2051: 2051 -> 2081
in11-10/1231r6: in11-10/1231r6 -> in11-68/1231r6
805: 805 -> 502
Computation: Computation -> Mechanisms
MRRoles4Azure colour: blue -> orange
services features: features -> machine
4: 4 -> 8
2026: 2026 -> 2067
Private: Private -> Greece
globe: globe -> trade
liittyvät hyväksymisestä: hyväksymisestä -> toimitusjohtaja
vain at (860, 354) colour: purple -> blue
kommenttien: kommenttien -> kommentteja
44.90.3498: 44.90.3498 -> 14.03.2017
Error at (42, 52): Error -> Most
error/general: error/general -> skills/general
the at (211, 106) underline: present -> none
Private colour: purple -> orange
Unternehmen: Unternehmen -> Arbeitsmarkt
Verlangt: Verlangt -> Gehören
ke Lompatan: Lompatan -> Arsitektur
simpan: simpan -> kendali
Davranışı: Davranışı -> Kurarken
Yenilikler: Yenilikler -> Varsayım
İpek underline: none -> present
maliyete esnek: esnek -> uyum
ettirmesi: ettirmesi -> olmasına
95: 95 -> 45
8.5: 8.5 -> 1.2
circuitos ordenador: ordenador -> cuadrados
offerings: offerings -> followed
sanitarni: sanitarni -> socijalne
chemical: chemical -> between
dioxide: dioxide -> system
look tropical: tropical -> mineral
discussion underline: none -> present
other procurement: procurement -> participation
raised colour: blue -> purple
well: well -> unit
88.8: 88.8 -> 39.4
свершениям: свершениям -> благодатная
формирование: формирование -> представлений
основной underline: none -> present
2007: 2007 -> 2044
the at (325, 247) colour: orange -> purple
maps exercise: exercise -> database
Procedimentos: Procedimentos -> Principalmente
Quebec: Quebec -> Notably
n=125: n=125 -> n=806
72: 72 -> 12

» Set task: Please retype every one of the lines above exactly as they appear.

» Worked answer:
2051: 2051 -> 2081
in11-10/1231r6: in11-10/1231r6 -> in11-68/1231r6
805: 805 -> 502
Computation: Computation -> Mechanisms
MRRoles4Azure colour: blue -> orange
services features: features -> machine
4: 4 -> 8
2026: 2026 -> 2067
Private: Private -> Greece
globe: globe -> trade
liittyvät hyväksymisestä: hyväksymisestä -> toimitusjohtaja
vain at (860, 354) colour: purple -> blue
kommenttien: kommenttien -> kommentteja
44.90.3498: 44.90.3498 -> 14.03.2017
Error at (42, 52): Error -> Most
error/general: error/general -> skills/general
the at (211, 106) underline: present -> none
Private colour: purple -> orange
Unternehmen: Unternehmen -> Arbeitsmarkt
Verlangt: Verlangt -> Gehören
ke Lompatan: Lompatan -> Arsitektur
simpan: simpan -> kendali
Davranışı: Davranışı -> Kurarken
Yenilikler: Yenilikler -> Varsayım
İpek underline: none -> present
maliyete esnek: esnek -> uyum
ettirmesi: ettirmesi -> olmasına
95: 95 -> 45
8.5: 8.5 -> 1.2
circuitos ordenador: ordenador -> cuadrados
offerings: offerings -> followed
sanitarni: sanitarni -> socijalne
chemical: chemical -> between
dioxide: dioxide -> system
look tropical: tropical -> mineral
discussion underline: none -> present
other procurement: procurement -> participation
raised colour: blue -> purple
well: well -> unit
88.8: 88.8 -> 39.4
свершениям: свершениям -> благодатная
формирование: формирование -> представлений
основной underline: none -> present
2007: 2007 -> 2044
the at (325, 247) colour: orange -> purple
maps exercise: exercise -> database
Procedimentos: Procedimentos -> Principalmente
Quebec: Quebec -> Notably
n=125: n=125 -> n=806
72: 72 -> 12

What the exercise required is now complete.